_TASK STATEMENT_:
Count how many lines of the records below contain the string "output", and reply with that number alone.

RECORDS FOR THE EXERCISE Block Start

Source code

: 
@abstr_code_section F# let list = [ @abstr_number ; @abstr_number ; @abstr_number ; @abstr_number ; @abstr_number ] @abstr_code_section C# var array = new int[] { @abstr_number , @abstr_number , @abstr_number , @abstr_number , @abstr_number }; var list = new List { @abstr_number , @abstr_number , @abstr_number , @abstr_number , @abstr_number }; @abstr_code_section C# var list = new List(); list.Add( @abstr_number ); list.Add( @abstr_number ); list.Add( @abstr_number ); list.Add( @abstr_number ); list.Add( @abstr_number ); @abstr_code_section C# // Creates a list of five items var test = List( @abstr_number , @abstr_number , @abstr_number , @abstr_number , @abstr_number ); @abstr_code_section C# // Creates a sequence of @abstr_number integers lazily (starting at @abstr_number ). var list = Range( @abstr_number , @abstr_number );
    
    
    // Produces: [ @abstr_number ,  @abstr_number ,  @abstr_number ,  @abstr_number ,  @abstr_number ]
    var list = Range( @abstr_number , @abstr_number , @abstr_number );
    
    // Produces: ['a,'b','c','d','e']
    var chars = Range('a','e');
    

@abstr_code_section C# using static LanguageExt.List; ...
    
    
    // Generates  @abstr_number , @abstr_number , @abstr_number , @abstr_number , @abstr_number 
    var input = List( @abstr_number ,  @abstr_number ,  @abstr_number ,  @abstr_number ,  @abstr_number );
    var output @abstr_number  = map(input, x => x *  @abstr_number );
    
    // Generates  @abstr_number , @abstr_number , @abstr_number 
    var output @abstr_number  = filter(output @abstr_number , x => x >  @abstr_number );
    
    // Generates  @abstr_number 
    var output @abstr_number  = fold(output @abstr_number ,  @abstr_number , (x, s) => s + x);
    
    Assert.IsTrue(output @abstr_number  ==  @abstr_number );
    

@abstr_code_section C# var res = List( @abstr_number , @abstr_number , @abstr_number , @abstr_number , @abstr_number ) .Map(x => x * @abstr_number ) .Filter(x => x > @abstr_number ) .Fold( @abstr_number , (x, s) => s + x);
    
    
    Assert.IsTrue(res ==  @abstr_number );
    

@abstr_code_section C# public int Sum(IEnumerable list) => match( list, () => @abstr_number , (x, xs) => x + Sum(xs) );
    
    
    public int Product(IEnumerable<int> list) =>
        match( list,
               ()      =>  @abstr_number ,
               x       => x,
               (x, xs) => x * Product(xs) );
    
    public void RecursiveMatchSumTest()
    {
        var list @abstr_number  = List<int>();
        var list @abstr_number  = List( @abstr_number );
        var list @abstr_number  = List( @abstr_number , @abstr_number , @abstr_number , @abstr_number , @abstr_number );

RECORDS FOR THE EXERCISE Block End

_ANSWER SPACE_:
4